London, May 2, 2026, 21:07 BST
British American Tobacco p.l.c. issued and allotted 19,950 ordinary shares in April under its Sharesave Scheme, with the new 25 pence shares admitted to the London Stock Exchange’s main market under an existing block admission, a standing approval to list shares from the plan. BAT said the shares rank equally with existing ordinary shares.
The number is small next to BAT’s capital base, but the timing matters. The company is also cancelling stock through a buyback, so each update to the share count feeds into the public voting-rights figure investors use to track ownership, per-share earnings and dividend cover. BAT reported 2,169,936,467 shares with voting rights at April 30 and 132,661,545 shares held in treasury, meaning stock held by the company rather than outside investors.
The notice also lands before BAT’s next cash return. The board has declared a 245.04 pence dividend for 2025, payable in four quarterly instalments of 61.26 pence, with the first London and Johannesburg payment due on May 7.
The May 1 filings did not amount to a trading update. They do, though, keep attention on the mechanics of BAT’s capital returns at a time when the group is asking investors to look past slow cigarette markets and follow its shift into vapes, heated tobacco and nicotine pouches.
BAT said on April 22 it had agreed for Merrill Lynch International to buy ordinary shares between April 23 and June 29 under its share buyback programme. The company said the purpose of the programme was to reduce share capital and that repurchased shares would be cancelled.
In a separate update, BAT said it bought 260,511 shares over April 23 and April 24 at volume-weighted average prices of 4,200.84 pence and 4,329.77 pence, respectively. Those shares were also intended for cancellation.
BAT shares closed at 4,329 pence in London on May 1, up 0.14%, while its U.S.-listed ADS closed at $58.71 in New York on Friday.
At its April annual meeting, BAT said it still expected 2026 performance at the lower end of its mid-term ranges: 3%-5% revenue growth and 4%-6% adjusted profit from operations growth. Adjusted figures strip out certain items or currency effects to help compare operating performance; BAT also flagged a 2%-3% foreign-exchange headwind on adjusted diluted EPS, or earnings per share.
The growth fight is moving away from cigarettes and into newer nicotine products. Reuters reported in February that BAT’s Velo pouch was taking U.S. share from Philip Morris International’s Zyn and Altria’s On!, and Chief Executive Tadeu Marroco said on a company call there was “plenty of opportunity” for Velo to keep growing. Reuters
In April, Jefferies analyst Andrei Andon-Ionita said pressure on Philip Morris’s U.S. Zyn shipments pointed to “continued momentum loss” and that Velo would likely benefit, Reuters reported. That is the competitive bright spot BAT is trying to turn into a broader new-products business. Reuters
But the buyback does not remove the main risk.
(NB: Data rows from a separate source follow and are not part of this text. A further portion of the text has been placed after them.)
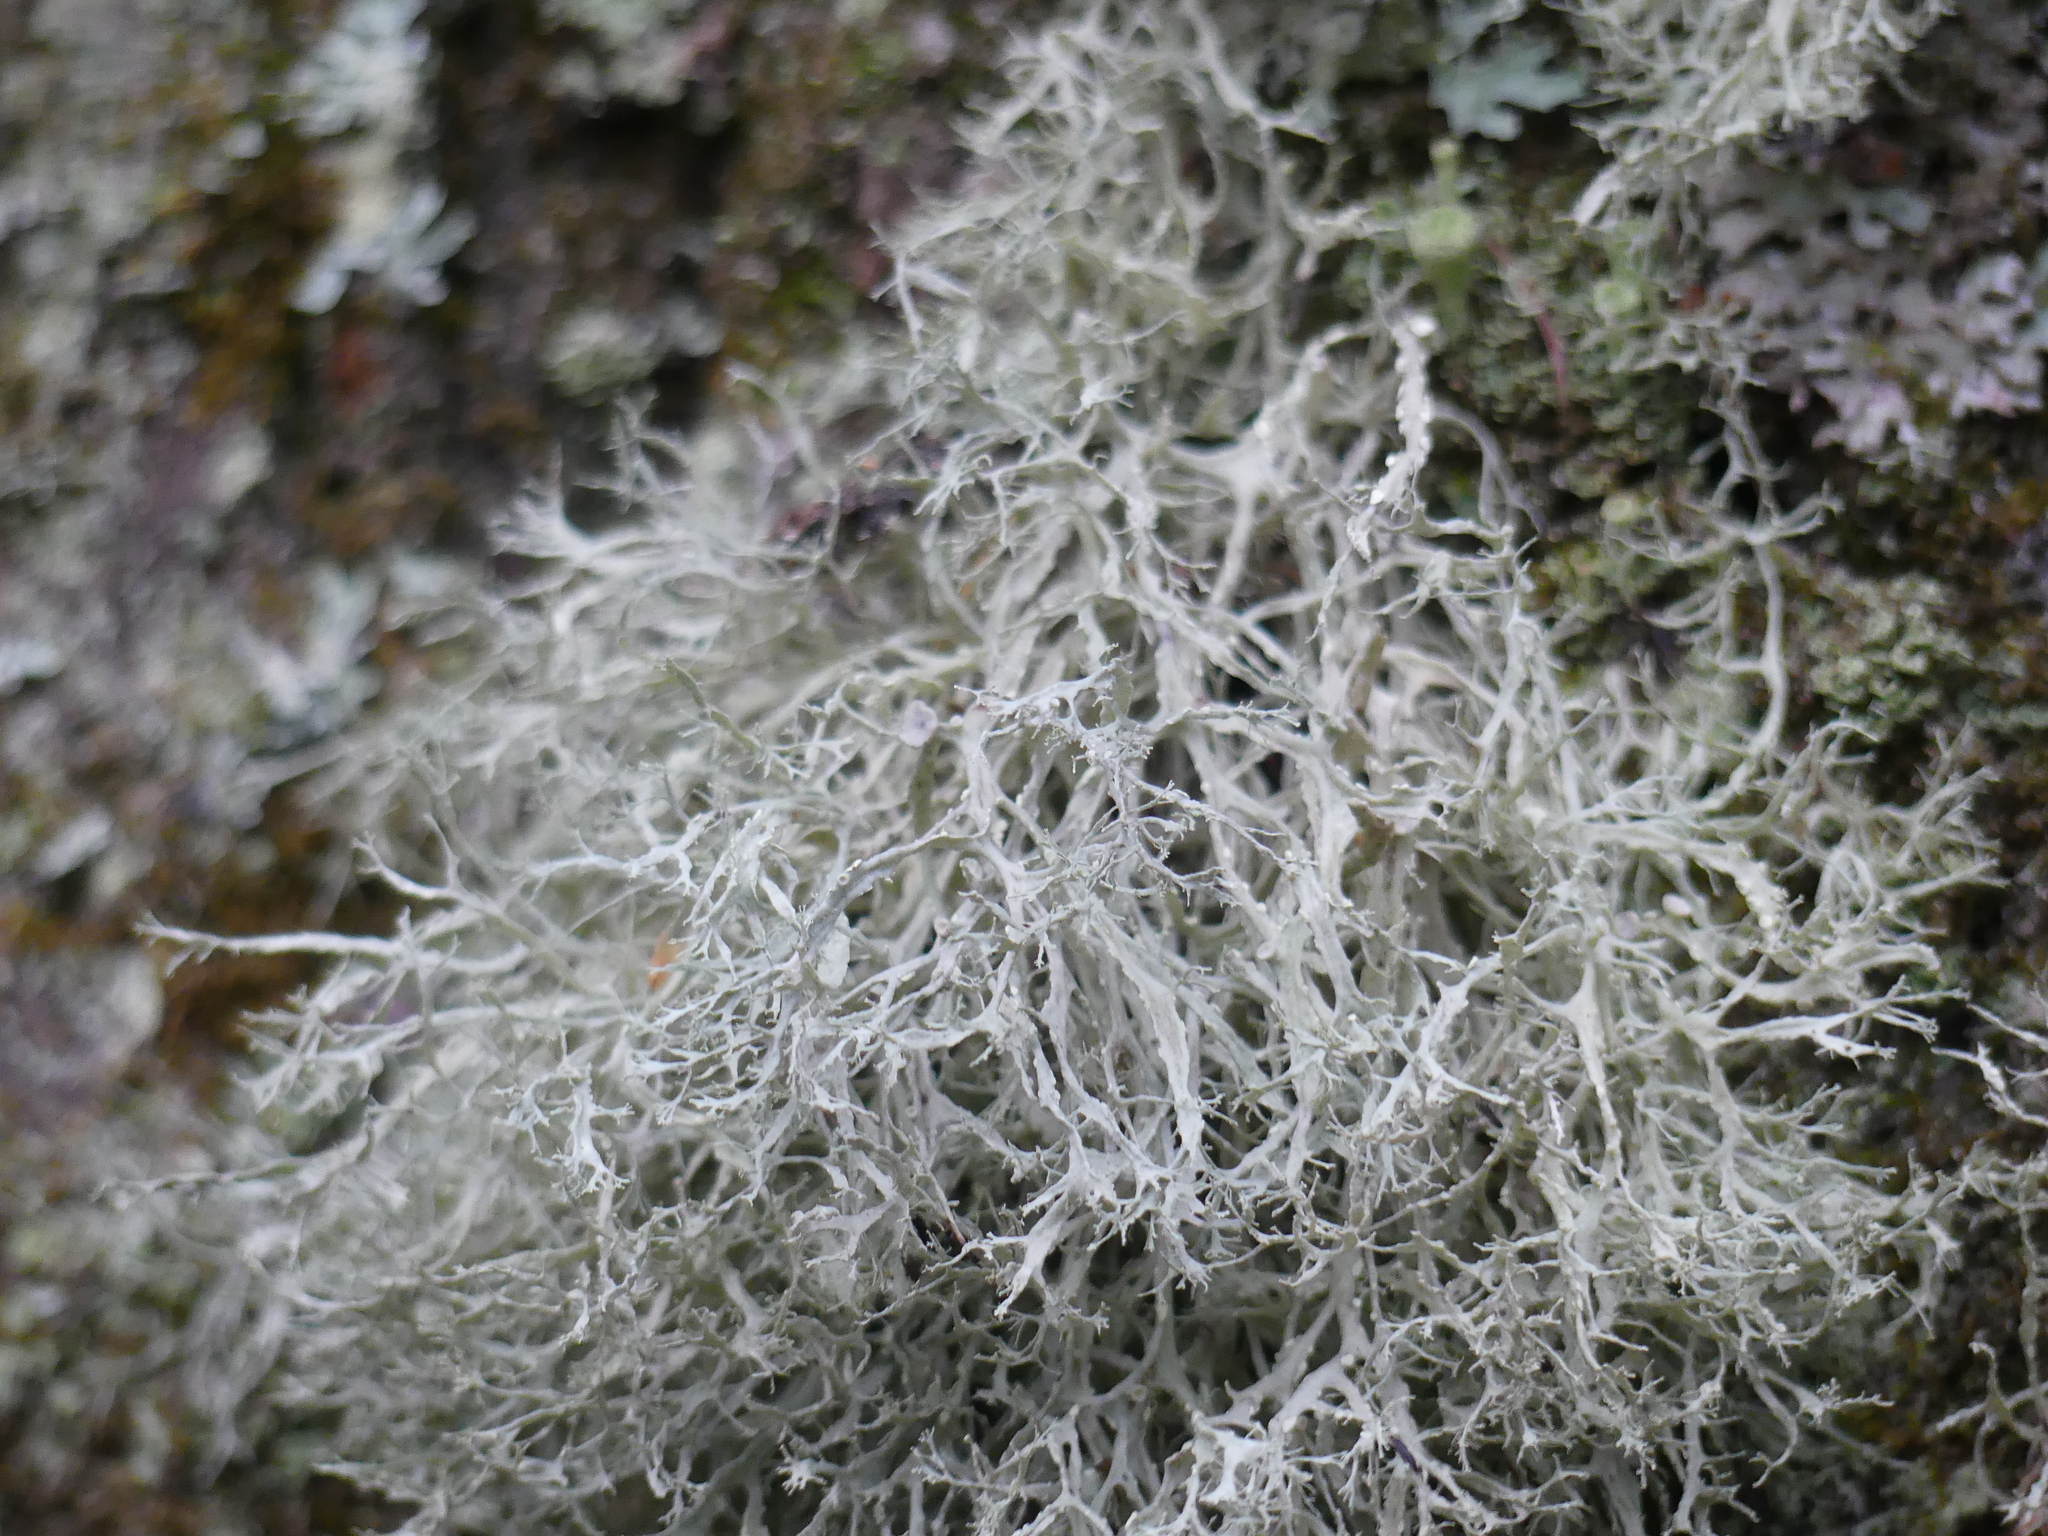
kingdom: Fungi
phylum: Ascomycota
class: Lecanoromycetes
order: Lecanorales
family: Ramalinaceae
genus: Ramalina
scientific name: Ramalina farinacea
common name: Farinose cartilage lichen
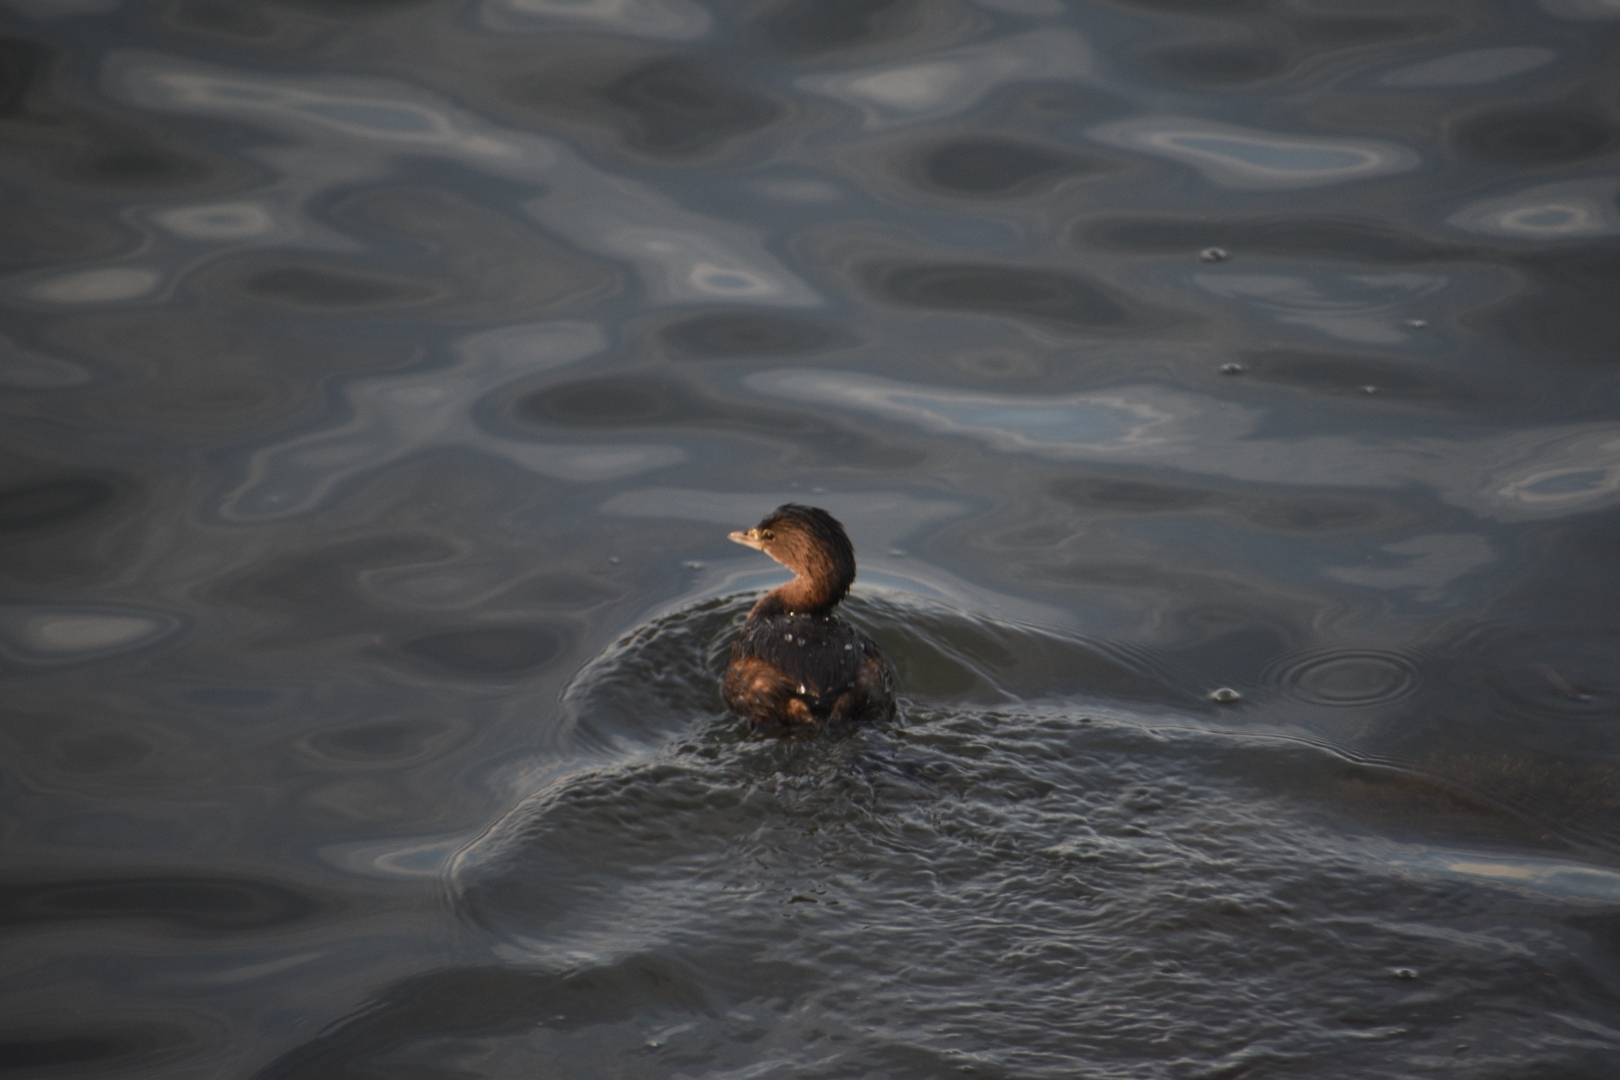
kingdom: Animalia
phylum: Chordata
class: Aves
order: Podicipediformes
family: Podicipedidae
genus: Podilymbus
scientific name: Podilymbus podiceps
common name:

BAT’s Vuse vape business still faces unregulated rivals in the United States, and Marroco told Reuters any import block on some disposable vapes would probably not have a material impact until early 2027 because of long supply chains and inventories.
The finance bench is also changing. BAT said Dragos Constantinescu, a former BAT executive who has been CEO of Asahi Europe & International, will join as chief financial officer and executive director on Sept. 1; Javed Iqbal will remain interim CFO until then.
The next scheduled checkpoint is July 30, when BAT has flagged its half-year report. For now, the freshest formal update is narrower: a few new plan shares, a fresh voting-rights count and a buyback doing most of the work on the public float.